Yeah, I mean, it’s always great to do that. It’s nice to just unleash and be as colorful as possible. [Laughs]
Are you a rom-com fan?
I am. I love romantic comedies a lot. I think one of my favorites is an old rom-com: It Happened One Night. It’s so good. It’s just very smart, and the dialogue and the delivery and the timing between [Clark Gable and Claudette Colbert] is just fabulous.
What do you think makes a perfect rom-com?
I think [the romantic story] is sort of A to Z, and then whatever happens between A and Z is what makes it interesting. There’s obviously the classics like When Harry Met Sally, which is an unexpected A to Z, which is why it became so popular. She was a little bit ahead of her time because normally rom-coms aren’t as progressive as somebody in a diner having an orgasm. [Laughs] And that’s what I think makes it really fun. People were really not expecting that, and it kind of really pushed the women’s movement forward a little bit because it’s not something you’d ever seen before.
It seems like Hollywood is not as eager to make rom-coms as perhaps it once was.
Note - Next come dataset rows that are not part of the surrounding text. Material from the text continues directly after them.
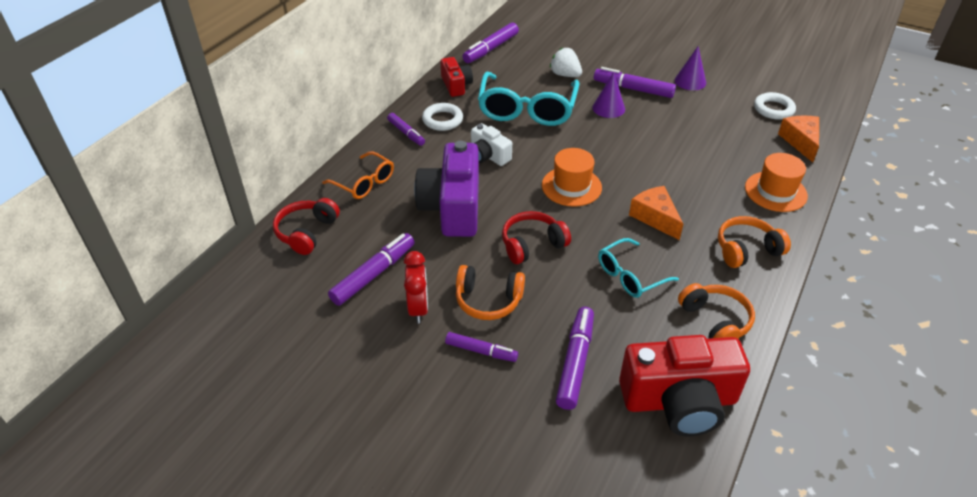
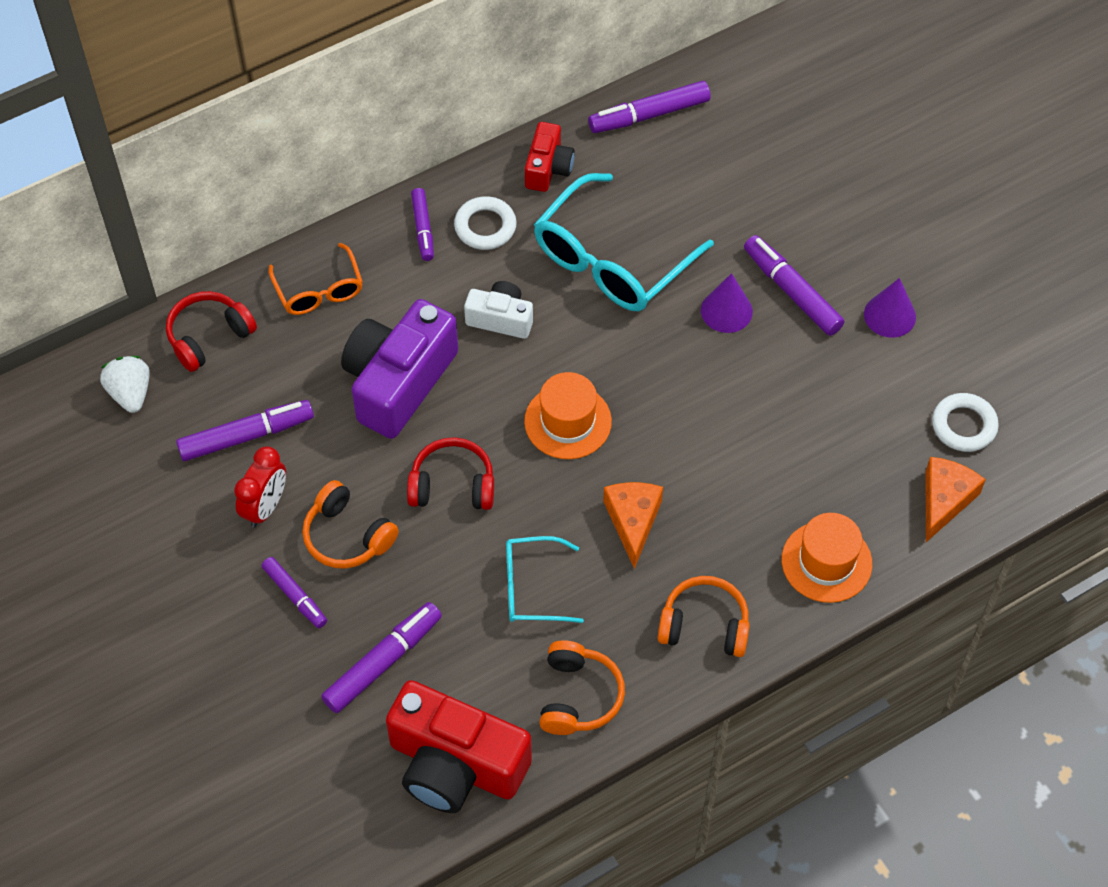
camera: 30 degrees right, 15 degrees up
(488, 155) = (500, 319): white camera -> white camera turned 120 degrees clockwise
(565, 75) = (716, 218): white strawberry -> white strawberry (130, 393)

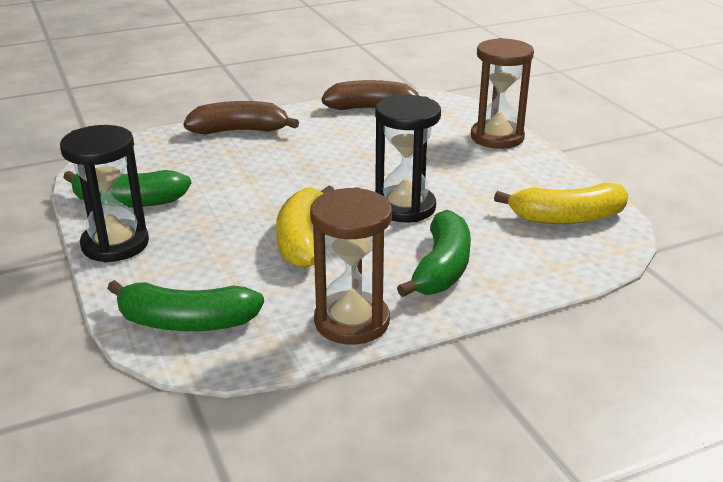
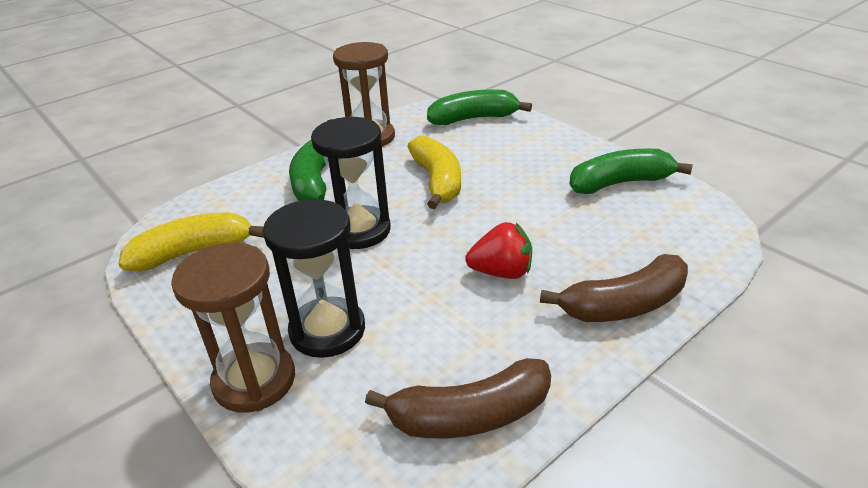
camera: 165 degrees right, 5 degrees up
(115, 244) = (579, 149): black hourglass -> black hourglass (327, 330)
(303, 159) = (501, 272): none -> red strawberry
Why do you think that is?
It could be because there’s a real movement towards Marvel and comic books right now and focusing on superheroes. That seems to be much more popular. And it could be that it’s financially driven, and they might think that romantic comedies are more formulaic. I don’t know exactly, but I know there is definitely a deficit when it was a genre that littered the theaters at one point, and now it’s a rare find.
There is sort of a timeless quality to rom-coms. With Set It Up, it’s distinctly 2018 with the setting and the use of social media and everything, but there’s something so classic about two people falling in love.
I think what’s fun about [Set It Up] is you have all the main bullet points of a romantic comedy, but you see strong women in it, and that develops as the story progresses. And I like that aspect. My character is trying to give Zoey’s character a leg up or a chance, and really believing in her. I think that’s a nice quality about how this particular one developed. It wasn’t just about the relationship between the man and the woman. It was also about the relationship between herself and also her boss. It’s not just one-dimensional.
I know you’ve worked with Taye Diggs before on Ally McBeal, but tell me about reuniting with him on this movie.
He is so much fun, and working with him after all these years was so special. We both have kids now and can talk about that. He looks exactly the same but even better, which is crazy. He’s still as sexy as ever, and he committed fully to this character. He’s so funny in this movie. And he made a very unlikeable character — I think — very likeable and hilarious.
Between this and Elementary and directing the Luke Cage season 2 premiere, how do you pick what projects you want to do? Is there a through-line or a thread that you always look for?
The thing is, I’ve been working on Elementary for six seasons, and we’re about to start into our seventh season. I initially wanted to do a comedy, which I’m not doing currently, so when the opportunity for this came up, I really thought it was an excellent way to give audiences a little bit of what they loved about Ling Woo back in the day. And also for me to play a little bit more. Because Watson is a little more of a serious character, and it’s definitely much more of a drama than this, obviously. And the Luke Cage opportunity just came up at the right time.
Is there something you haven’t done yet that you really want to try?
That’s a hard question because there’s so many things I would like to try. I’d like to do a movie in a different language. There’s also trying to do a miniseries or something that’s quite different, or in a different location. There’s an endless number. I don’t have a list. But when it comes up, I’ll know.